Dörte Hansen seziert den Mikrokosmos einer Insel und einer Familie, von Menschen, die sich mühen mit dem Leben, den Ansprüchen, vor allem an sich selbst, mit dem Schicksal und dem Aufbegehren, mit dem Weggehen, dem Warten und dem Wiederkommen. In allen finden wir uns ein wenig wieder, in den Starken und in den Schwachen. Ihre Widersprüchlichkeit, die Touristen mit Argwohn zu betrachten und doch für sie Männchen zu machen, ist sympathisch.
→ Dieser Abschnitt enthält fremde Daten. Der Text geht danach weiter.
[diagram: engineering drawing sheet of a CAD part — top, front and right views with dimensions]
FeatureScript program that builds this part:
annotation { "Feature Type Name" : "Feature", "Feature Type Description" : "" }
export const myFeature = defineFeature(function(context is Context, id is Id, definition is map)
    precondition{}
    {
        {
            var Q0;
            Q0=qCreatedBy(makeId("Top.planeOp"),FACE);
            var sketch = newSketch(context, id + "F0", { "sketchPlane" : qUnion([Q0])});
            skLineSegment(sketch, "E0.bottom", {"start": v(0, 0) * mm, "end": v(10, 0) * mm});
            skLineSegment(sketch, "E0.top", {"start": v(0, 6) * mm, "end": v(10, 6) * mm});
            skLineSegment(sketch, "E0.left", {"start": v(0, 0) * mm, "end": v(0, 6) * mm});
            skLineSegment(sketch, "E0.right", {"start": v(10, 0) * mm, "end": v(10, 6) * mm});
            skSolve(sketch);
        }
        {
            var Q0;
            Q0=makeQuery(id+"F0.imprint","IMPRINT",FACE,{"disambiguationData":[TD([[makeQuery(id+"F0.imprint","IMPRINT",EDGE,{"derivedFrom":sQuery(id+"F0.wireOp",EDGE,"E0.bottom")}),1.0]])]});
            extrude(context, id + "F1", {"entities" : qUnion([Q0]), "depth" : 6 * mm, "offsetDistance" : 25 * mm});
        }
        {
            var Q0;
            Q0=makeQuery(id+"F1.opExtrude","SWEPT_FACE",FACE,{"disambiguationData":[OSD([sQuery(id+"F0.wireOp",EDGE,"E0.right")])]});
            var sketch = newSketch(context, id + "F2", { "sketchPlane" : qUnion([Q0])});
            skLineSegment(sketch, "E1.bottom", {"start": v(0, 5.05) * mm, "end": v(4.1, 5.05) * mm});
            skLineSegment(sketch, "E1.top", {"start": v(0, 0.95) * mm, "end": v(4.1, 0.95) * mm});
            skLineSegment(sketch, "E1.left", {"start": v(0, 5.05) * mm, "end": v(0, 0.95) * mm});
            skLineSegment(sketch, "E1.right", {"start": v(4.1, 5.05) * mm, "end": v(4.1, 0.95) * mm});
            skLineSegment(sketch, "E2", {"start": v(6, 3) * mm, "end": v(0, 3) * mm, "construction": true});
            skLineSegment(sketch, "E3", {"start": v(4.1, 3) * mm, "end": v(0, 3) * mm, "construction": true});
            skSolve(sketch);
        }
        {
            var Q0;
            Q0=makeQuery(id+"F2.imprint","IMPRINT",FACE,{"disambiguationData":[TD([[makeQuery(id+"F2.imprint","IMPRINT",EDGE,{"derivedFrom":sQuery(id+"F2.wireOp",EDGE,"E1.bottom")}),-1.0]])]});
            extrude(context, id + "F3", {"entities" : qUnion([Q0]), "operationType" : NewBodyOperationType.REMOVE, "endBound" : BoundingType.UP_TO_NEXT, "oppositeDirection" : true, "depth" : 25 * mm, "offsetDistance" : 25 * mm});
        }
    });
Fischer, die sich für die Touristen Fischerhemden kaufen, Trachtenfrauen, die für die Fremden tanzen, Shanty-Männer, die wie Matrosen singen und noch nie in einem Sturm gesegelt sind.“

Ihre gewählte Einsamkeit und Eigenständigkeit machen nur Sinn in der Gemeinschaft, die selbst ein gestrandeter Wal zwar auf die Probe stellt, aber nicht auseinandertreiben kann.

Silberner Faden Humor

In die Inseltracht webt Dörte Hansen stets einen silbernen Faden des Humors. Das nimmt uns die Schwere von Trauma, Verlust und Unvermeidlichkeit. Es entlockt uns ein Lächeln zu lesen, wie der zwangsweise Unterschlupf findende erwachsene Sohn das von seiner Mutter gewählte Fernsehprogramm allabendlich mit ihr zusammen über sich ergehen lässt, aber bei Kussszenen lieber eine rauchen geht. Wir schmunzeln, dass die Wiederkehr des Vaters nach Jahren der Abwesenheit insgeheim begrüßt, aber mit keinem Wort kommentiert wird. Wir leiden mit dem Inselpfarrer in der dunklen Jahreszeit an der Pastoritis und feiern mit ihm an Ostern seine Auferstehung, auch wenn Christus daran diesmal nicht beteiligt ist.